Aven Redeemer, Mistform Seaswift, Daru Stinger, Wingbeat Warrior, Deftblade Elite, and Covert Operative are all great cards. Consider what you have already drafted when deciding which of these to take: Daru Stinger could be first pick if you already have three or four soldiers, while Wingbeat Warrior goes down in value if you picked three Gustcloak Harriers or Mistform Dreamers in Onslaught.
Gempalm Avenger and Keeneye Aven are good too, and obviously there are nice uncommons that fit well in U/W Aggro. By the end of Legions, you want good spells; thankfully, Scourge will give them to you.
Rush of Knowledge is first-pick quality. Even though you don't have cards that are as expensive as most decks, casting it to draw three or four cards is still awesome. It ensures that you won't run out of gas if the game goes late.
Frozen Solid is amazing because it takes care of Sparksmith, Wellwisher, and Timberwatch. Zombie Cutthroat and Frontline Strategist are really great in this archetype. (But what archetype can't use the Cutthroat? - The Ferrett) Aven Liberator, Zealous Inquisitor, Shoreline Ranger, and Noble Templar are all good, too.
Raven Guild Initiates are cool tricks because they can save your birds after damage is on the stack and act as a 2/4, but the loss of tempo usually isn't worth it; Dispersal Shield is nice for the sideboard and will come late. Play it if you won the first game and are on the draw in order to counter their turn 3 morph.
Enough about what to take. Here's how you play it.
Face-Up Your Guys!
The thing about this deck is that you have to play it aggro. Put out some guys and start attacking ASAP. Don't waste your time playing fliers face-down. If you do, you have to spend mana to un-morph them next turn, which wastes valuable time and completely undermines the best quality of your deck - the efficient mana curve.

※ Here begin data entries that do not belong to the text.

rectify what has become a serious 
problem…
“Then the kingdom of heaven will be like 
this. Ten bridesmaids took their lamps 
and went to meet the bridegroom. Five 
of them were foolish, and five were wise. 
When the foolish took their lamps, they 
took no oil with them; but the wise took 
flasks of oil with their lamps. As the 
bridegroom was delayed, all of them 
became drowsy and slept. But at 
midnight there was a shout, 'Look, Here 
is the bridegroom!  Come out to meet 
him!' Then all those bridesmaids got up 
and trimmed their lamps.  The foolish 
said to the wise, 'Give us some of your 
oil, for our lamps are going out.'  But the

For example, Ascending Aven and Mistform Seaswift are almost always better when played face-up. It is smarter to play a 2/x flier on turn 3 and then play Aven or Seaswift face-up on turn 4. This way, you attack for two damage on turn 4 and five damage on turn 5, for a total of seven damage. If you would have morphed the Aven on 3 and spent turn 4 turning him over, you would have only done six total damage by turn 5. Every point counts, and you want to get as many fliers in play as possible (but be wary of Infest and Slice and Dice).

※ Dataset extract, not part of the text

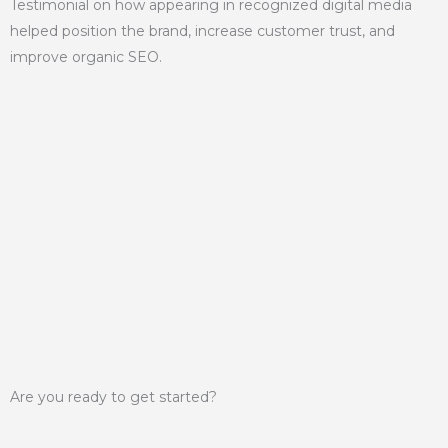
Testimonial on how appearing in recognized digital media
helped position the brand, increase customer trust, and
improve organic SEO.
Are you ready to get started?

Wingbeat Warrior should usually be played face-up in this deck also. If you're on the draw, definitely play him face-up. Your opponent might be able to lay something like a 2/3, 3/3, or whatever on turn 4, so that you would be forced to flip the Warrior before attacking. This is a waste of your turn 4 and gets you way behind in tempo, which you desperately need.
If you're playing first, it's probably a good idea to face-up the Warrior also. The advantage of playing him as a morph is that your opponent might block with their morph, and you could flip the Warrior to kill the opposing morph for free... But the problem is that nobody blocks. You won't have to spend your mana to flip him in order to get two damage in, but once they play a 3/3 or something, you'll have to waste the mana on the Warrior before attacking with him. This archetype is all about speed and efficiency, and paying six for a 2/1 flier is almost never a good deal.

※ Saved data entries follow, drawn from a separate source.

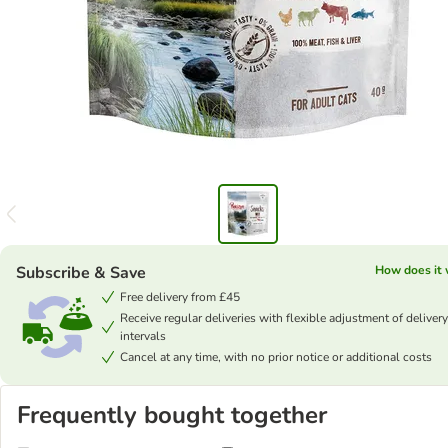
Subscribe & Save
How does it
Free delivery from £45
Receive regular deliveries with flexible adjustment of delivery
intervals
Cancel at any time, with no prior notice or additional costs
Frequently bought together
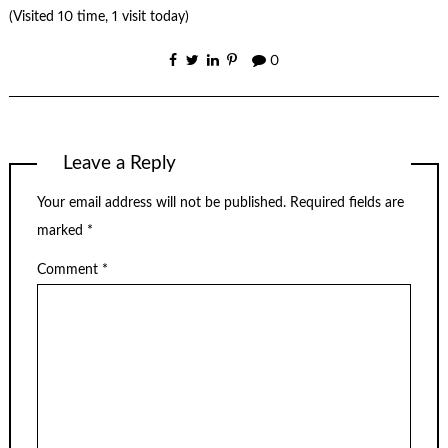
(Visited 10 time, 1 visit today)
0
Leave a Reply
Your email address will not be published.
Required fields are
marked
*
Comment
*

But don't play Echo Tracer or Frontline Strategist face-up. Ever.
Summary of the Archetype
U/W Aggro is great. It's the Sligh of OLS draft because of the fast and effective mana curve. It has answers to Spitting Gourna in the form of Pacifism, Piety Charm, Echo Tracer, and Deftblade Elite. It will rarely lose to Sparksmith or Wellwisher, since there is only one pack of Onslaught. Timberwatch Elf is not as big a problem for you since they won't be blocking anyway and you can play fog effects to outrace them.
Playing U/W Aggro minimizes the effect of luck on your draft. You can win without opening bombs and you can beat opponents that did open bombs before they are able to play them. Don't fear an opponent's Akroma, Angel of Wrath because if they have the mana to play it, you would have lost anyway.